85 Successful Piperacillin-tazobactam De-escalation Program as an Antimicrobial Stewardship Initiative

Saturday, April 2, 2011
Trinity Ballroom (Hilton Anatole)
Jean A. Patel, PharmD , Northwestern Memorial Hospital, Chicago, IL
Marc H. Scheetz, PharmD, MSc , Northwestern Memorial Hospital, Chicago, IL
John S. Esterly, PharmD , Northwestern Memorial Hospital, Chicago, IL
Maureen K. Bolon, MD, MS , Northwestern University, Chicago, IL
Pavani Reddy, MD , Ontario Agency for Health Protection and Promotion, Toronto, ON, Canada
Sarah Sutton, MD , Northwestern University, Chicago, IL
Michael J. Postelnick, RPh , Northwestern Memorial Hospital, Chicago, IL

Background: Broad-spectrum antimicrobial use has been associated with the selection of resistant organisms, making antimicrobial de-escalation highly desirable to decrease exposure and contain costs.  Education is one of the most frequent tools employed by antimicrobial stewardship programs (ASP) to improve prescribing behavior. When used without active intervention however, this method is only marginally effective and lacks a sustained impact.  Clinical decision support (CDS) systems can be used to facilitate antimicrobial stewardship by more efficient targeting of interventions.

Objective: Piperacillin-tazobactam (P/T) was identified as a commonly used broad-spectrum agent suitable for a de-escalation project.  This initiative sought to utilize clinical pharmacists (CPs) as members of the ASP, and CDS to efficiently focus attention to possible candidates for de-escalation.

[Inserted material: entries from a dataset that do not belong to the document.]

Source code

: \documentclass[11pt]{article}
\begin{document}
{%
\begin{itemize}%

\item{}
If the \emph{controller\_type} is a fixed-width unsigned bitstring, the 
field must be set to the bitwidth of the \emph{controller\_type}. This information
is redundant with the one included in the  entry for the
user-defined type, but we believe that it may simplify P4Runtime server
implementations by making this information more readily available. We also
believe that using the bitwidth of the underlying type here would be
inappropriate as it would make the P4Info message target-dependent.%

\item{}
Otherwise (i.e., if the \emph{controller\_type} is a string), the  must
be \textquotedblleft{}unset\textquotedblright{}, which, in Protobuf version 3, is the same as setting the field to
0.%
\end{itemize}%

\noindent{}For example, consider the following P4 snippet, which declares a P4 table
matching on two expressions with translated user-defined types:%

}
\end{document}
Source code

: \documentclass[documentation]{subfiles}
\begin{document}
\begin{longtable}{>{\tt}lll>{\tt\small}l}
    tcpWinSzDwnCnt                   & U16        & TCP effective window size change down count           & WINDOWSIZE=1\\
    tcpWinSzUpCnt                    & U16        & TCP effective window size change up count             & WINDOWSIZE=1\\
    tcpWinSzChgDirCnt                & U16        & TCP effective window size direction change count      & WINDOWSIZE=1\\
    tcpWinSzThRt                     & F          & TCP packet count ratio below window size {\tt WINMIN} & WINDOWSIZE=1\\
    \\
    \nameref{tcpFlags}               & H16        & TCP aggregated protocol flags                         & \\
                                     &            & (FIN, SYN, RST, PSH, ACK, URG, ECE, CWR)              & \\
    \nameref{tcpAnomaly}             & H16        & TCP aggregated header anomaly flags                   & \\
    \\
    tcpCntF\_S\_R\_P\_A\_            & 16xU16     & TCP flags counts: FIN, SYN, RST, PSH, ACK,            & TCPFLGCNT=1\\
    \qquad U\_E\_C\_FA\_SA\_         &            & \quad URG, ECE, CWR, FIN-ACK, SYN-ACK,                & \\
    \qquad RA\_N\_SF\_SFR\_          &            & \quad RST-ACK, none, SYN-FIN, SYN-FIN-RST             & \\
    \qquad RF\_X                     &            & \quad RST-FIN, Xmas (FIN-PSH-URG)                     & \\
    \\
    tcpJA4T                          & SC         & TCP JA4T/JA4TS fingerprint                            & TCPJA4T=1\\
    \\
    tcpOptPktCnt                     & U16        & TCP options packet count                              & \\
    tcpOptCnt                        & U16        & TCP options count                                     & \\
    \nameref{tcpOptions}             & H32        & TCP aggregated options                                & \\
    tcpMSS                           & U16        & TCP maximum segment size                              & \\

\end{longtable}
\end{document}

Methods: CDS was utilized to alert CPs to potential opportunities for P/T de-escalation when culture results and sensitivity became available.   CPs evaluated patients to confirm de-escalation was appropriate according to susceptibility report and standard criteria developed by the ASP.  CPs then suggested an alternative narrower agent to the patient care team.  All successful interventions, as well as courses that did not meet criteria for de-escalation, were recorded via CDS.  To monitor the sustainability of the initiative, patients that had therapy de-escalated prior to CP intervention were also tracked.  Percent of appropriate de-escalation and percent of de-escalation prior to intervention (as a surrogate for improvement in appropriate utilization of susceptibility results), were analyzed over time using a Chi square test for trend with a Mantel extension.  Time adjusted averages were calculated by linear trend.

Results: The rate of de-escalation of courses ranged from 44% during the pilot phase to 90%.  De-escalation increased linearly over the first month and then reached a plateau.  Rates of de-escalated courses were consistently above 80% with the time-adjusted average (n=11 remaining months).  De-escalation prior to intervention increased from 6% initially to as high as 77%.  De-escalation prior to intervention achieved a time-adjusted average of 60% by study completion.  Both trends were highly significant (p<0.001). 

Conclusions: These results suggest that CP interventions undertaken as an integral component of an institution's ASP improve targeted therapy.  As clinicians became more aware of the appropriate response to culture and susceptibility results, the need for interventions to maintain these improvements lessened over time.  A  CDS can be used to efficiently focus ASP clinician attention on potential intervention opportunities.